--- Work instructions ---
Return every line from the entries below that contains the word "دیدگاه".

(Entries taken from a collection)
________________________
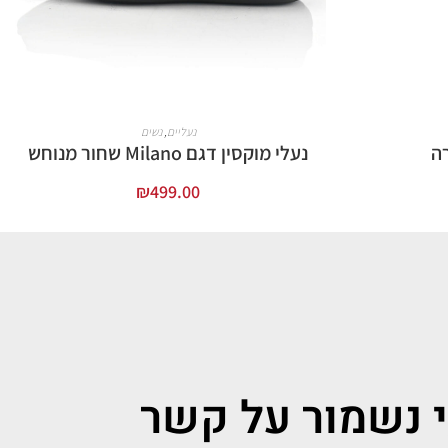
נעליים
,
נשים
רה
נעלי מוקסין דגם Milano שחור מנוחש
₪
499.00
בחר אפשרויות
י נשמור על קשר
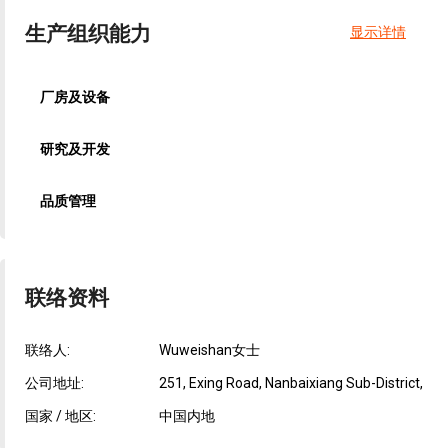
生产组织能力
显示详情
厂房及设备
研究及开发
品质管理
联络资料
联络人:
Wuweishan女士
公司地址:
251, Exing Road, Nanbaixiang Sub-District,
国家 / 地区:
中国内地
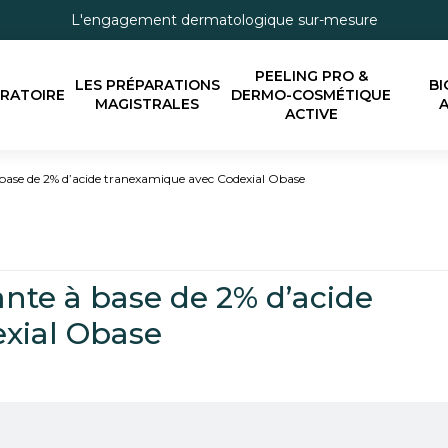
L'engagement dermatologique sur-mesure
PEELING PRO &
LES PRÉPARATIONS
BI
ORATOIRE
DERMO-COSMÉTIQUE
MAGISTRALES
A
ACTIVE
ase de 2% d’acide tranexamique avec Codexial Obase
nte à base de 2% d’acide
xial Obase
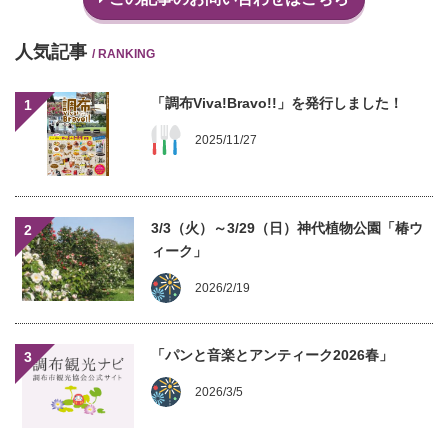
人気記事
/ RANKING
「調布Viva!Bravo!!」を発行しました！
1
2025/11/27
3/3（火）～3/29（日）神代植物公園「椿ウ
2
ィーク」
2026/2/19
「パンと音楽とアンティーク2026春」
3
2026/3/5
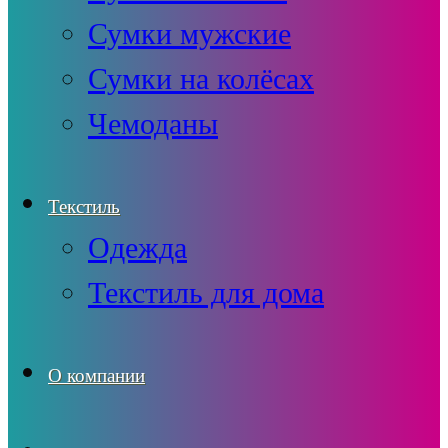
Сумки мужские
Сумки на колёсах
Чемоданы
Текстиль
Одежда
Текстиль для дома
О компании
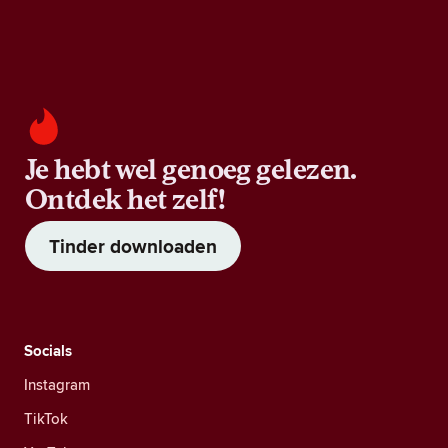
Je hebt wel genoeg gelezen.
Ontdek het zelf!
Tinder downloaden
Socials
Instagram
TikTok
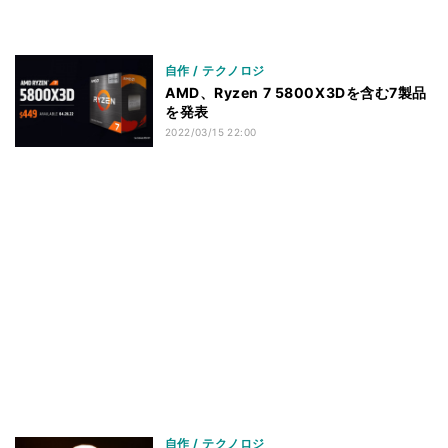
自作 / テクノロジ
AMD、Ryzen 7 5800X3Dを含む7製品
を発表
2022/03/15 22:00
自作 / テクノロジ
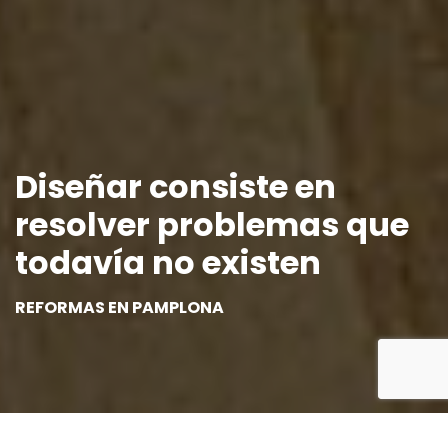
Diseñar consiste en
resolver problemas que
todavía no existen
REFORMAS EN PAMPLONA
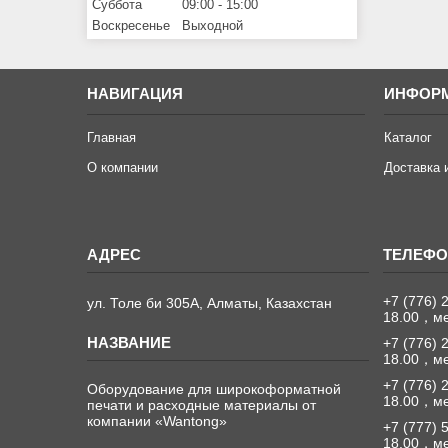
Суббота
09:00
15:00
Воскресенье
Выходной
НАВИГАЦИЯ
ИНФОР
Главная
Каталог
О компании
Доставка 
+7 (776) 
ул. Толе би 305А, Алматы, Казахстан
18.00，м
+7 (776) 
18.00，м
+7 (776) 
Оборудование для широкоформатной
18.00，м
печати и расходные материалы от
компании «Wantong»
+7 (777) 
18.00，м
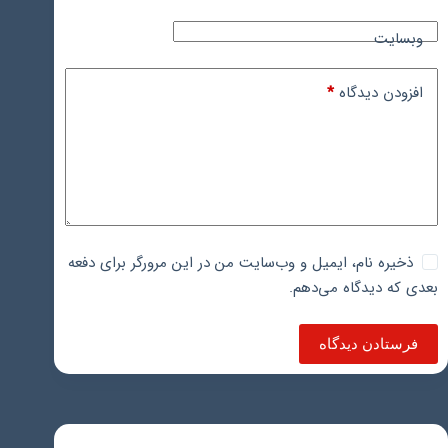
وبسایت
افزودن دیدگاه
*
ذخیره نام، ایمیل و وب‌سایت من در این مرورگر برای دفعه
بعدی که دیدگاه می‌دهم.
فرستادن دیدگاه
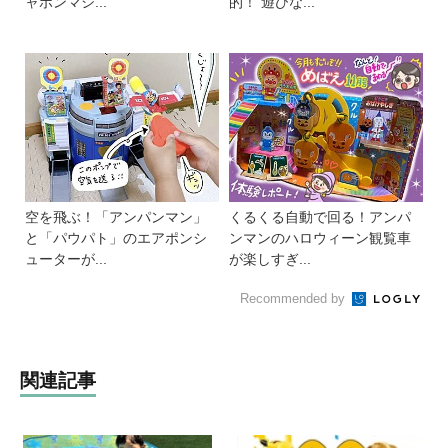
ャボンマシ...
的！ 遊びな...
空を飛ぶ！「アンパンマン」
くるくる自動で回る！アンパ
と「パウパト」のエアポンシ
ンマンのハロウィーン観覧車
ューターが...
が楽しすぎ...
Recommended by
関連記事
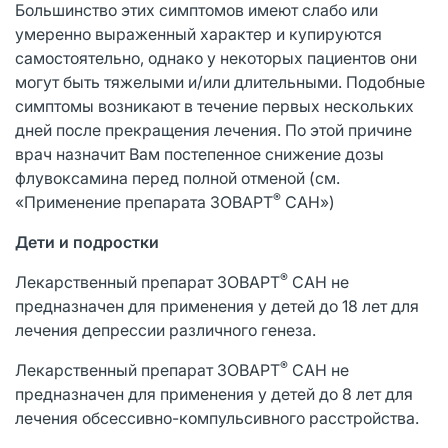
Большинство этих симптомов имеют слабо или
умеренно выраженный характер и купируются
самостоятельно, однако у некоторых пациентов они
могут быть тяжелыми и/или длительными. Подобные
симптомы возникают в течение первых нескольких
дней после прекращения лечения. По этой причине
врач назначит Вам постепенное снижение дозы
флувоксамина перед полной отменой (см.
®
«Применение препарата ЗОВАРТ
САН»)
Дети и подростки
®
Лекарственный препарат ЗОВАРТ
САН не
предназначен для применения у детей до 18 лет для
лечения депрессии различного генеза.
®
Лекарственный препарат ЗОВАРТ
САН не
предназначен для применения у детей до 8 лет для
лечения обсессивно-компульсивного расстройства.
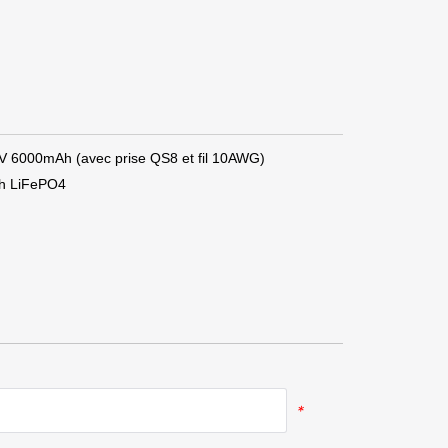
V 6000mAh (avec prise QS8 et fil 10AWG)
Ah LiFePO4
*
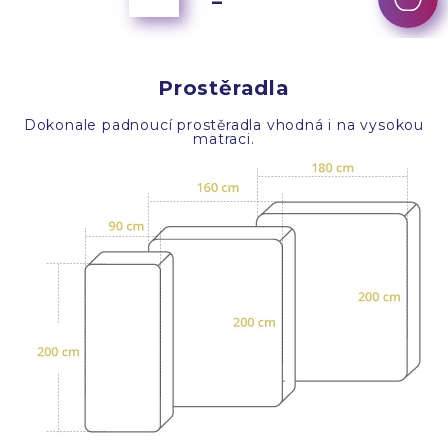
Prostěradla
Dokonale padnoucí prostěradla vhodná i na vysokou
matraci.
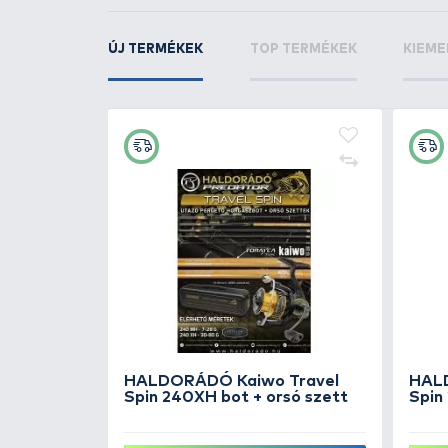
REIVA
Offset Worm
KAPCSOLÓDÓ TERMÉKEK
3
+50
Ft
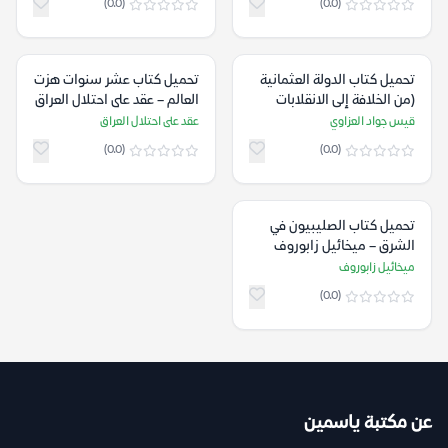
(0.0)
(0.0)
تحميل كتاب الدولة العثمانية
تحميل كتاب عشر سنوات هزت
(من الخلافة إلى الانقلابات
العالم – عقد على احتلال العراق
1908-1913) – قيس جواد
قيس جواد العزاوي
عقد على احتلال العراق
العزاوي
(0.0)
(0.0)
تحميل كتاب الصليبيون في
الشرق – ميخائيل زابوروف
ميخائيل زابوروف
(0.0)
عن مكتبة ياسمين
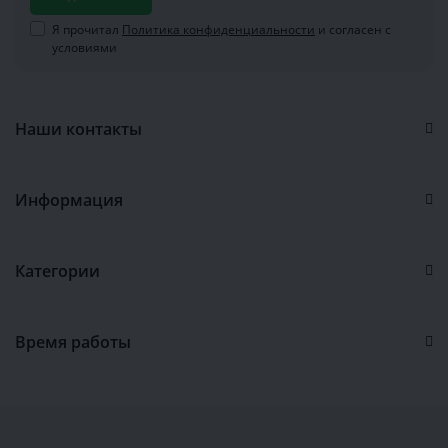
Я прочитал
Политика конфиденциальности
и согласен с
условиями
Наши контакты
Информация
Категории
Время работы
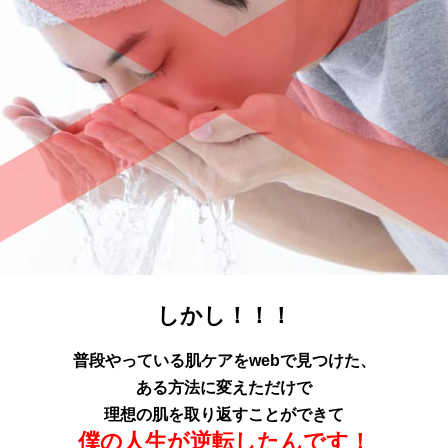
しかし！！！
普段やっている肌ケアをwebで見つけた、
ある方法に変えただけで
理想の肌を取り返すことができて
僕の人生が逆転したんです！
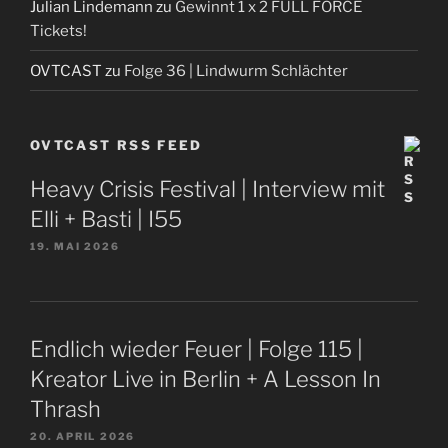
Julian Lindemann
zu
Gewinnt 1 x 2 FULL FORCE
Tickets!
OVTCAST
zu
Folge 36 | Lindwurm Schlächter
OVTCAST RSS FEED
Heavy Crisis Festival | Interview mit
Elli + Basti | I55
19. MAI 2026
Endlich wieder Feuer | Folge 115 |
Kreator Live in Berlin + A Lesson In
Thrash
20. APRIL 2026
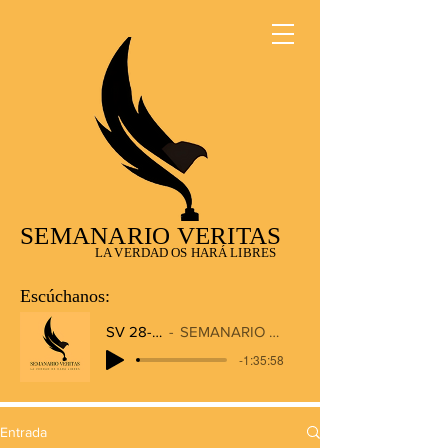
SEMANARIO VERITAS
LA VERDAD OS HARÁ LIBRES
Escúchanos:
SV 28-12-2025
SEMANARIO VERITAS RADIO
-1:35:58
Entrada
________________________
--- Response below ---
افزودن دیدگاه
بعدی که دیدگاه می‌دهم.
فرستادن دیدگاه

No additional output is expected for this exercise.